Records excerpted from a collection
..............................

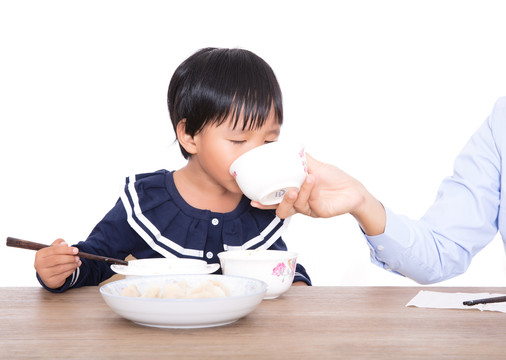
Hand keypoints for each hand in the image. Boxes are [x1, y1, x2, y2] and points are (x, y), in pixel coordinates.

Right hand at [34, 239, 80, 288]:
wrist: (49, 274)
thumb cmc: (53, 258)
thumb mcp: (54, 249)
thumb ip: (59, 244)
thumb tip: (64, 244)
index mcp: (40, 254)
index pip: (54, 250)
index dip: (66, 250)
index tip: (76, 250)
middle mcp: (39, 264)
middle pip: (57, 259)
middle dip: (70, 258)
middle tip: (77, 257)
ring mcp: (44, 274)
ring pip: (61, 268)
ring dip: (72, 264)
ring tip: (77, 262)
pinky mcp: (50, 281)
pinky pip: (63, 275)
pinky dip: (71, 270)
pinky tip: (73, 267)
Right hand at [251, 153, 385, 234]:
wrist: (354, 189)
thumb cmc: (334, 179)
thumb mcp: (315, 166)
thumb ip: (301, 159)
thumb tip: (285, 146)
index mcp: (295, 196)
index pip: (275, 202)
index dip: (263, 203)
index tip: (253, 199)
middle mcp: (301, 205)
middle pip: (282, 211)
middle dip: (279, 202)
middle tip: (285, 189)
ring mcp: (310, 209)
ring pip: (296, 206)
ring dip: (299, 193)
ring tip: (305, 180)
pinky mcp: (321, 212)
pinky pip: (312, 203)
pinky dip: (311, 190)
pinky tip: (313, 179)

..............................

## EXERCISE AIM
Copy each line in the data that holds the word "ring".

## EXERCISE RESPONSE
ring mcp: (44, 274)
ring pip: (61, 268)
ring dip: (72, 264)
ring tip: (77, 262)
ring mcp: (310, 209)
ring pip: (296, 206)
ring dip: (299, 193)
ring tip: (305, 180)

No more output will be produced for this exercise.